Chano

Personal information
- Full name: Sebastián Cruzado Fernández
- Date of birth: 28 February 1965 (age 61)
- Place of birth: Huelva, Spain
- Height: 1.81 m (5 ft 11 in)
- Position: Midfielder

Youth career
- Betis

Senior career*
- Years: Team / Apps / (Gls)
- 1984–1986: Betis B
- 1984–1991: Betis / 171 / (16)
- 1991–1999: Tenerife / 249 / (27)
- 1999–2001: Benfica / 56 / (2)
- Total:  / 476 / (45)

International career
- 1994: Spain / 1 / (0)

= Chano (footballer, born 1965) =

Spanish footballer

Sebastián Cruzado Fernández (born 28 February 1965), known as Chano, is a retired Spanish professional footballer who played mainly as an attacking midfielder.

==Club career==
Chano was born in Huelva, Andalusia. After being definitely promoted to Real Betis' first team for the 1986–87 season, he (who featured in 137 La Liga matches with the club, scoring 11 goals – he also spent one year in the second division) never ceased to be a nuclear midfield element in the following campaigns.

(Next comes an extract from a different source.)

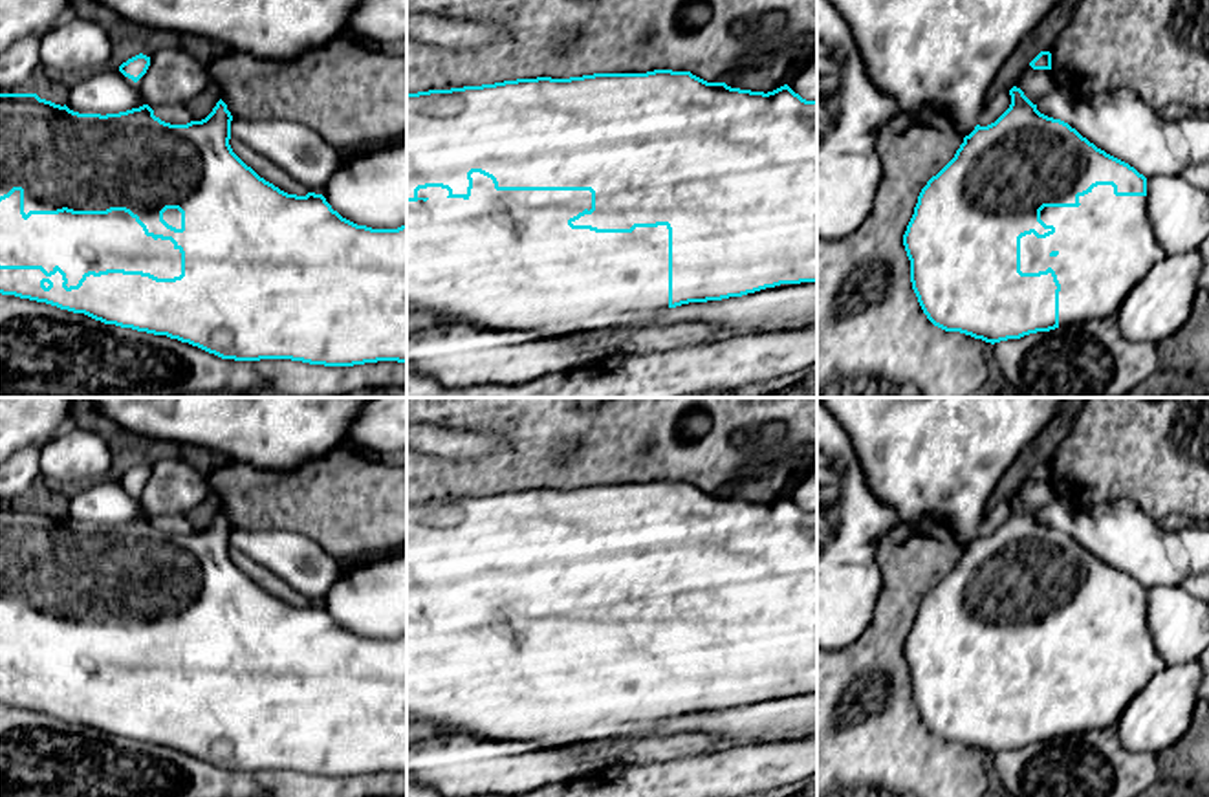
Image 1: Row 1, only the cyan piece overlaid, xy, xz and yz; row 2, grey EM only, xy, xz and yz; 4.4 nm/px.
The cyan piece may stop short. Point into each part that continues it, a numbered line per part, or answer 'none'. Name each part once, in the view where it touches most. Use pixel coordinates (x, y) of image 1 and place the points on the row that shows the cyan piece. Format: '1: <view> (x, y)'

His status as a regular player continued with Chano's 1991 move to CD Tenerife, where he spent eight years, helping to the side's domestic and European consolidations (two UEFA Cup participations). From 1986 to 1997 he never played fewer than 31 league games per season, but only managed 32 appearances in his last two years in Spain combined due to a severe knee condition.

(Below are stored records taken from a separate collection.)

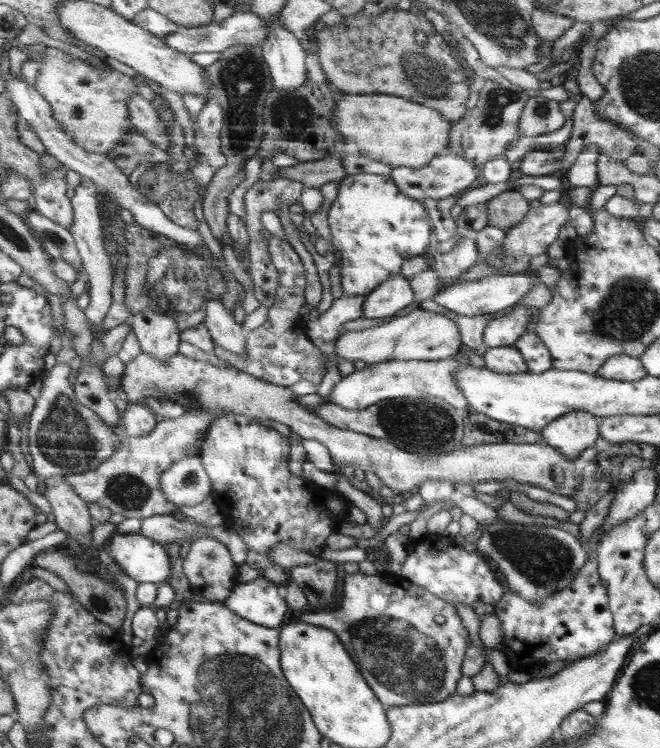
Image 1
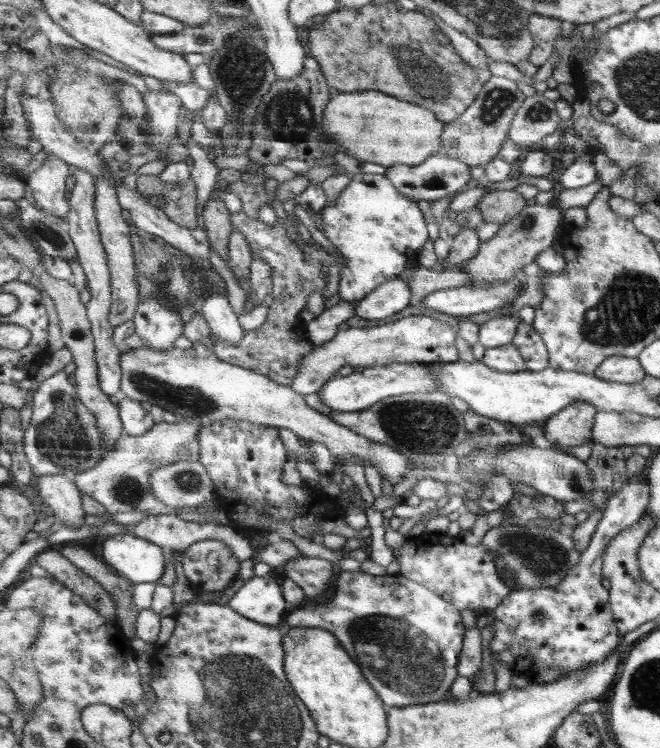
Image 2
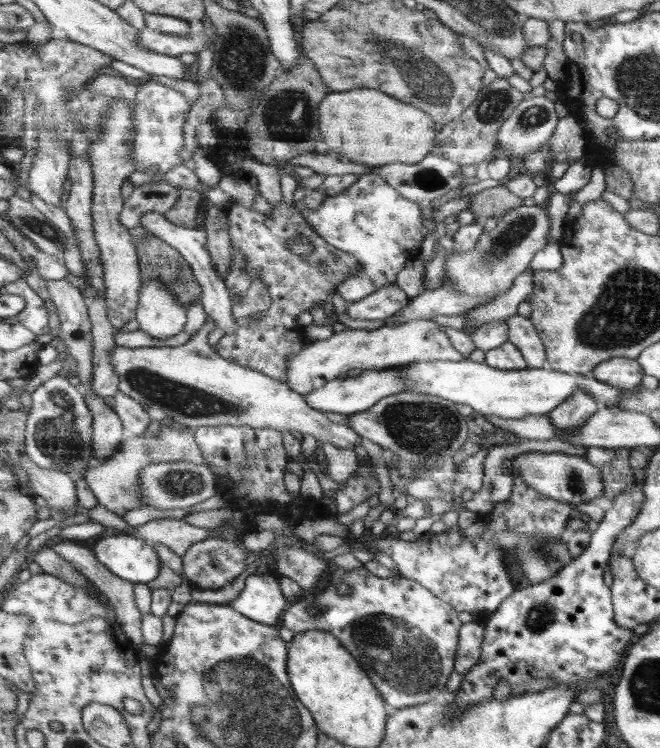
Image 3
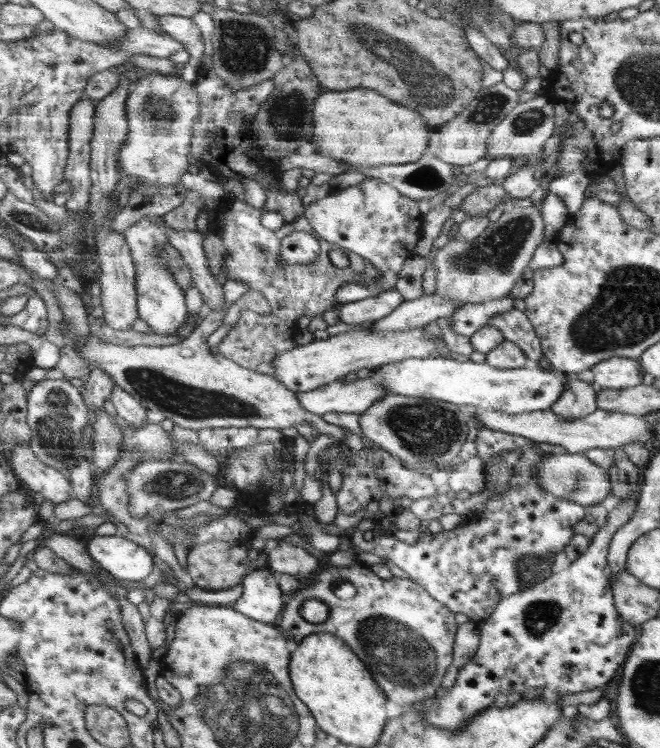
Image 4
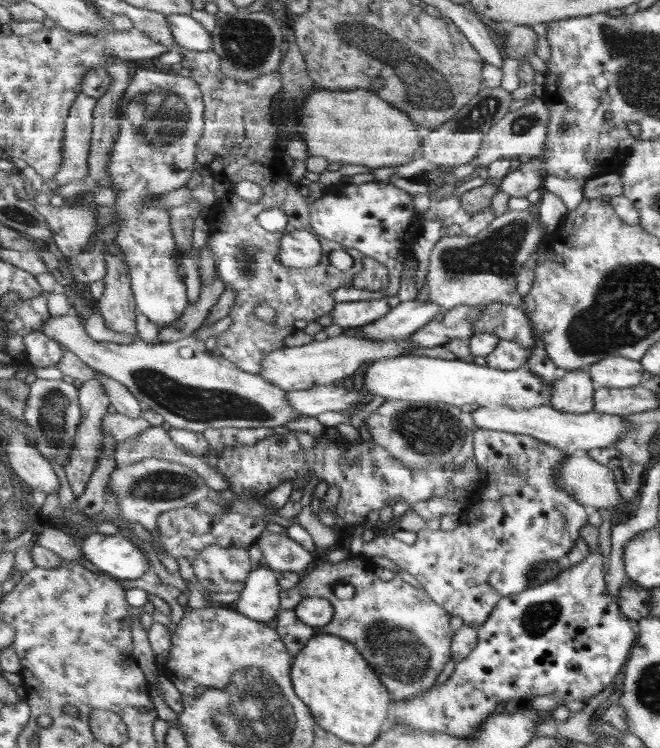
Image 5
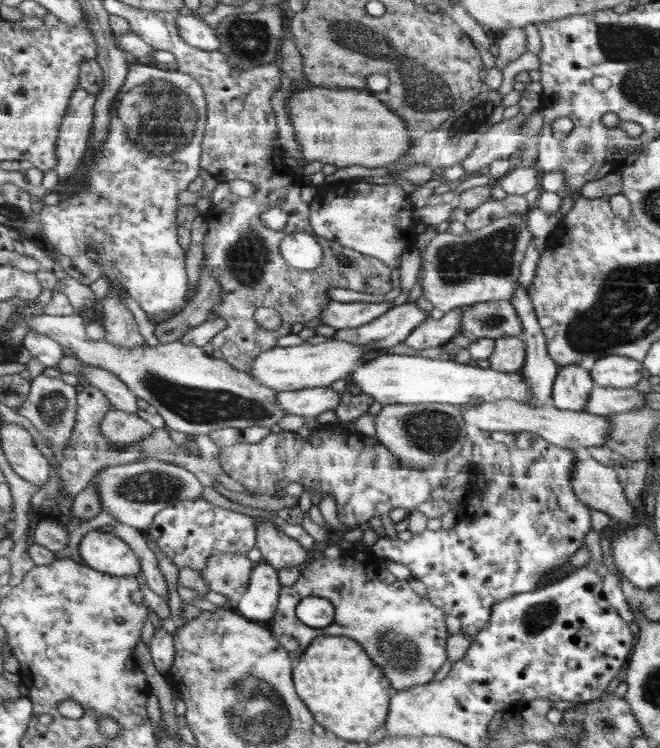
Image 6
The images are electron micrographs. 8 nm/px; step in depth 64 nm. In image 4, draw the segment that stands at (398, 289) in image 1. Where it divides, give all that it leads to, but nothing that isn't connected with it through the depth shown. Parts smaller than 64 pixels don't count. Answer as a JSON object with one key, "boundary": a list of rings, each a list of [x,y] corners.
{"boundary":[[[386,290],[376,296],[356,302],[342,303],[338,306],[338,319],[346,324],[360,324],[364,322],[377,322],[388,317],[394,309],[405,302],[400,291]]]}

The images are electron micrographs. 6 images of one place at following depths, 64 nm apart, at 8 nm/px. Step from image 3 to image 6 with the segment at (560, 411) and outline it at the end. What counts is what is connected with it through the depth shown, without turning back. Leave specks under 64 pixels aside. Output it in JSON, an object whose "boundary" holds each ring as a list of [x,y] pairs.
{"boundary":[[[579,365],[562,367],[558,371],[552,404],[560,410],[584,411],[592,390],[592,375]]]}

At already 34, Chano moved to Portugal's S.L. Benfica, still managing to have some impact in his two-year spell, after which he retired from football.

==International career==
On 9 February 1994, Chano earned his sole cap for Spain, as he played the entire friendly match with Poland (1–1) in front of a familiar crowd in Santa Cruz de Tenerife.